Política
DEPUTADO COBRA DO GOVERNO REABERTURA DO SETOR DE EVENTOS
Davi Maia alega na ALE que empresários do segmento amargam prejuízos financeiros incalculáveis
O deputado Davi Maia (DEM) cobrou do Governo do Estado uma atenção ao segmento de eventos, que está impedido de funcionar desde o início da pandemia. Ele utilizou a tribuna da Assembleia Legislativa Estadual (ALE), na sessão desta terça-feira (8), para fazer um apelo pela reabertura do setor, que, segundo ele, amarga prejuízos financeiros incalculáveis.
O parlamentar afirmou que Alagoas vive um momento de hipocrisia, quando diversas festas irregulares e com aglomerações estão sendo realizadas em ambientes particulares. E citou, como exemplo, bares e restaurantes que ficam lotados aos fins de semana, inclusive com filas no lado de fora para entrar.

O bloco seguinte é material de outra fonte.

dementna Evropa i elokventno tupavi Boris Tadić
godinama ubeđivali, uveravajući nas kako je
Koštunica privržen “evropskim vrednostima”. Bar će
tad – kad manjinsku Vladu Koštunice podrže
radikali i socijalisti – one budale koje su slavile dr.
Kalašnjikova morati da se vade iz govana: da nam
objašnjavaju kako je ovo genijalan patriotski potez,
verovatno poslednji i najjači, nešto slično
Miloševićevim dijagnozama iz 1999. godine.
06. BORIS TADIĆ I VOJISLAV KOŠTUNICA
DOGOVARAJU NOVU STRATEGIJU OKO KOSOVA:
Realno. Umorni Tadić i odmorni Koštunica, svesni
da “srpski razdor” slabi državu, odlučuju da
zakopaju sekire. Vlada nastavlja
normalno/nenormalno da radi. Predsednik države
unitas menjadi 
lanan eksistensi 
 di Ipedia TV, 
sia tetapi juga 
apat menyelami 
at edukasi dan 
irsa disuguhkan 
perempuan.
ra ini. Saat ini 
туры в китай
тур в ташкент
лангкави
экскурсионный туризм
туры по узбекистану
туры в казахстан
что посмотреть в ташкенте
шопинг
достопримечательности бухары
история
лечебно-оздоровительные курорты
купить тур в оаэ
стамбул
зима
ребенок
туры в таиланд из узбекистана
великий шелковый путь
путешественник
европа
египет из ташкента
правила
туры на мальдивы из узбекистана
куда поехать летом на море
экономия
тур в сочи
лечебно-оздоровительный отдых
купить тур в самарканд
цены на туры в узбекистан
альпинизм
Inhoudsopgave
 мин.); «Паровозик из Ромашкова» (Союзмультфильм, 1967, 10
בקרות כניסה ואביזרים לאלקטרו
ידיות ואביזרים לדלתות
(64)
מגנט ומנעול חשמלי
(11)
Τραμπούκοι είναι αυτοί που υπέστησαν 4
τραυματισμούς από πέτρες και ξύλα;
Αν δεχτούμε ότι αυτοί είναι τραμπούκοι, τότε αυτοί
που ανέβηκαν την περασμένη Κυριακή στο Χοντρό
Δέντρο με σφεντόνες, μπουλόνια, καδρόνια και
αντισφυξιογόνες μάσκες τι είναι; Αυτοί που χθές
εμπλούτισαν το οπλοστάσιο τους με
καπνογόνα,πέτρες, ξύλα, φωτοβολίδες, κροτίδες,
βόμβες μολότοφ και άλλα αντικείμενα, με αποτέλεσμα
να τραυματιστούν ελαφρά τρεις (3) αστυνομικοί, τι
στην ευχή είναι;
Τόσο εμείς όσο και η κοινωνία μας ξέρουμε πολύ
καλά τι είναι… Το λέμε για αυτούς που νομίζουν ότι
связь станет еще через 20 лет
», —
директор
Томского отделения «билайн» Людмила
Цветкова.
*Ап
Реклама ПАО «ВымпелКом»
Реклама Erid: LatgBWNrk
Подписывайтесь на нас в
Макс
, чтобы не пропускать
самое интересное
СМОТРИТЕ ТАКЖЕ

“Se isto está acontecendo no Estado, qual o motivo de não autorizarem a reabertura do setor de eventos? As entidades que representam o segmento já preparou um protocolo de segurança sanitária e alega estar pronta para colocá-lo em vigor”, informa.
Segundo ele, há plenas condições de os eventos serem retomados, respeitando a saúde dos participantes, espalhando os frequentadores para evitar aglomerações e utilizando álcool em gel e outras medidas sanitárias.
OUTRAS DEMANDAS
Ainda durante a sessão, os deputados rejeitaram o veto total ao projeto de lei 172/2019, de autoria do deputado Dudu Ronalsa (PSDB), que institui o Programa Pescador Legal. O governador Renan Filho (MDB) alegou que a matéria era inconstitucional, violando o artigo 195, da Constituição Federal (CF), por não indicar a correspondente fonte de custeio das despesas geradas.

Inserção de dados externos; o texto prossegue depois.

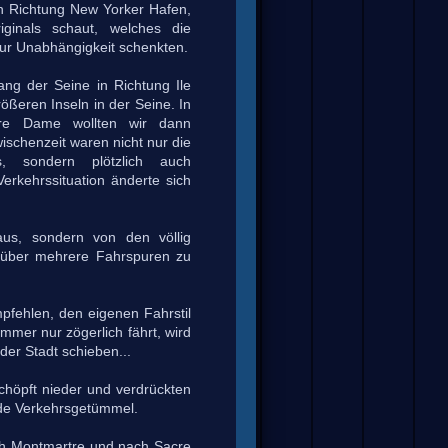
 in Richtung New Yorker Hafen,
iginals schaut, welches die
ur Unabhängigkeit schenkten.
ang der Seine in Richtung Ile
rößeren Inseln in der Seine. In
re Dame wollten wir dann
wischenzeit waren nicht nur die
s, sondern plötzlich auch
erkehrssituation änderte sich
us, sondern von den völlig
z über mehrere Fahrspuren zu
pfehlen, den eigenen Fahrstil
mer nur zögerlich fährt, wird
der Stadt schieben...
schöpft nieder und verdrückten
nde Verkehrsgetümmel.
ch Montmartre und nach Sacre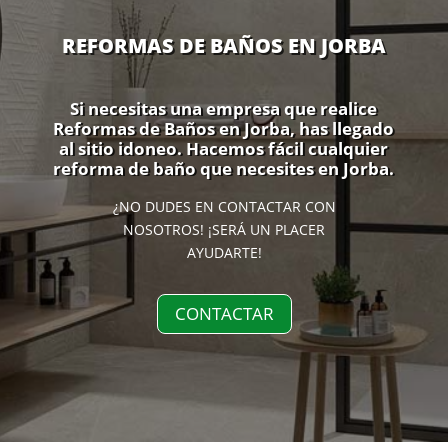
REFORMAS DE BAÑOS EN JORBA
Si necesitas una empresa que realice
Reformas de Baños en Jorba, has llegado
al sitio idoneo. Hacemos fácil cualquier
reforma de baño que necesites en Jorba.
¿NO DUDES EN CONTACTAR CON
NOSOTROS! ¡SERÁ UN PLACER
AYUDARTE!
CONTACTAR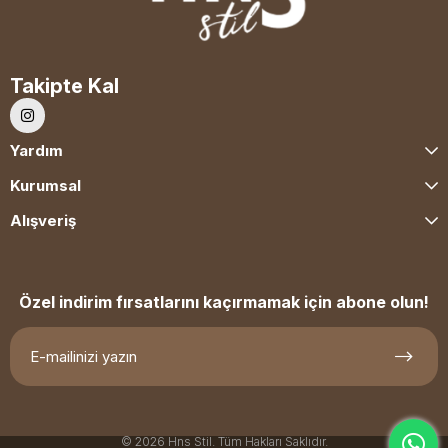
Takipte Kal
Yardım
Kurumsal
Alışveriş
Özel indirim fırsatlarını kaçırmamak için abone olun!
© 2026 Hns Stil. Tüm Hakları Saklıdır.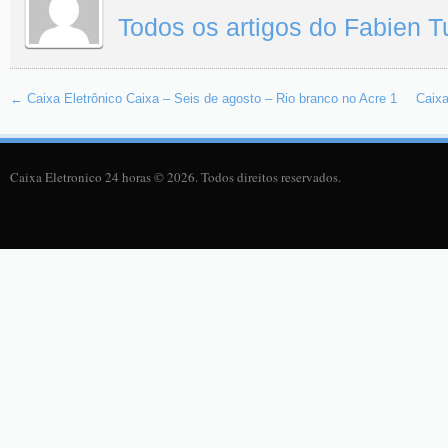
Todos os artigos do Fabien 
←
Caixa Eletrônico Caixa – Seis de agosto – Rio branco no Acre 1
Caixa
Caixa Eletronico 24 horas © 2026. Todos direitos reservados.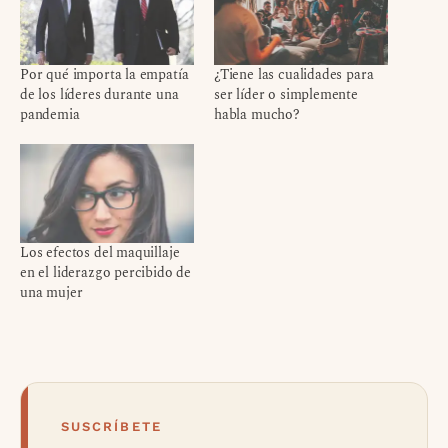
Por qué importa la empatía
¿Tiene las cualidades para
de los líderes durante una
ser líder o simplemente
pandemia
habla mucho?
Los efectos del maquillaje
en el liderazgo percibido de
una mujer
SUSCRÍBETE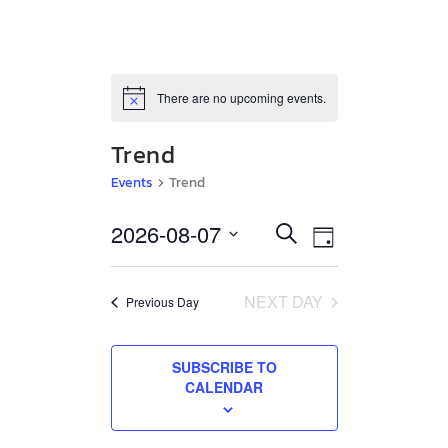
There are no upcoming events.
Notice
Trend
Events
Trend
Select
2026-08-07
Events
Event
SEARCH
DAY
date.
Views
Search
Navigation
and
NEXT DAY
Previous Day
Views
SUBSCRIBE TO
Navigation
CALENDAR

Também derrubaram o veto parcial ao projeto de lei 214/2019, da deputada Jó Pereira (MDB), que altera a Lei Estadual 5.671/1995. O Governo alegou que a mudança estabelecida pelo Poder Público ao Programa de Desenvolvimento Integrado do Estado de Alagoas (Prodesin) dá efeito retroativo à norma, violando a previsão constitucional. Esta matéria prevê que as empresas não terão benefícios concedidos caso tenham restrições cadastrais, inclusive quando não cumprirem a cota do menor aprendiz.